P. rotundipennis is rarely seen or trapped as an adult. Ninety percent of the 700 UK records are as larvae and most from Environment Agency surveys. Permanently flowing medium-sized sandy bottomed streams with a moderate flow rate seem a favoured habitat.
It is usually encountered in ones or twos but in 1975 and 1976 my wife and I found it was common in the stream that exits Hatch Mere. Timber removal from the stream in 1991 led to the species apparently disappearing but wood is now allowed to build up again and in November last year we found a few larvae and many old pupal cases on timber at (SJ55-71-) suggesting that the population has recovered.
However, that population Is eclipsed in size by the one in the Prescot Brook. Large numbers were noted in September 2014 by Chris Felton and Tony Hunter of World Museum Liverpool in the Prescot Brook where it forms the exit of the Mizzy Dam on the Knowsley Estate (SJ457935); also recorded in 2015 by an Environment Agency biologist downstream where the brook flows through Carr Lane Woods Park, Prescot (SJ460920) and that is where my wife and I found large numbers on the 5th of May 2023. It was by far the commonest caddis amongst a restricted range of species that we encountered.

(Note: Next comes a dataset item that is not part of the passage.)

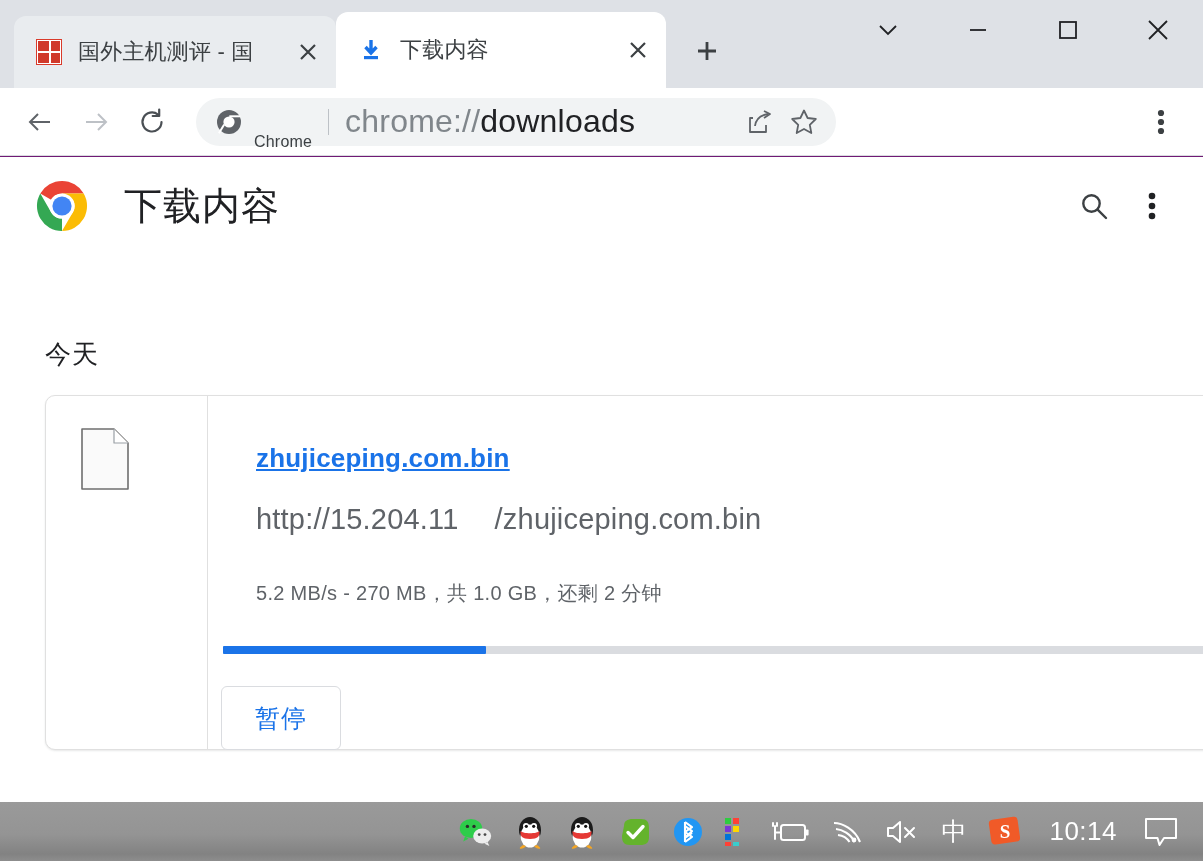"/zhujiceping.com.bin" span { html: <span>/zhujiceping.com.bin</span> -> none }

Why is a stream that has well-recorded inorganic and some organic pollution with a highly modified water course such a good site for this very local species? It is noted in the Netherlands as being able to withstand a little organic pollution and also tolerate more silt than its relatives. The bottom at Prescot is covered in silt bound to filamentous algae but under ‘stones’ [mainly bricks and concrete bits] it has less silt and we were surprised to find nests of the Bullhead, Cottus.
Perhaps the pollution has been deleterious to the usual species and allowed P rotundipennis to thrive. The Gresty Brook at Wistaston, Crewe (SJ69-53-) is another interesting suburban stream with a history of past pollution which, until serious diesel pollution last year, had far larger populations of the wood-eating Lype phaeopa (Stephens)and the small stream species Micropterna sequax McLachlan than we have previously encountered anywhere – but lacked many species that would have been expected from an unaffected large stream.
The general pollution problems of the Prescot and Gresty Brooks are so multi-factored that they will probably never become pure clean water bodies but they are nevertheless of interest and give insights into the biology of species.
Potamophylax nigricornis (Pictet) has recently been added to the British list from South Wales and to accommodate it in the keys I need to look at freshly collected early instar larvae of P. rotundipennis, hence my renewed interest in the species, and I am pleased to have places to look for small larvae this autumn.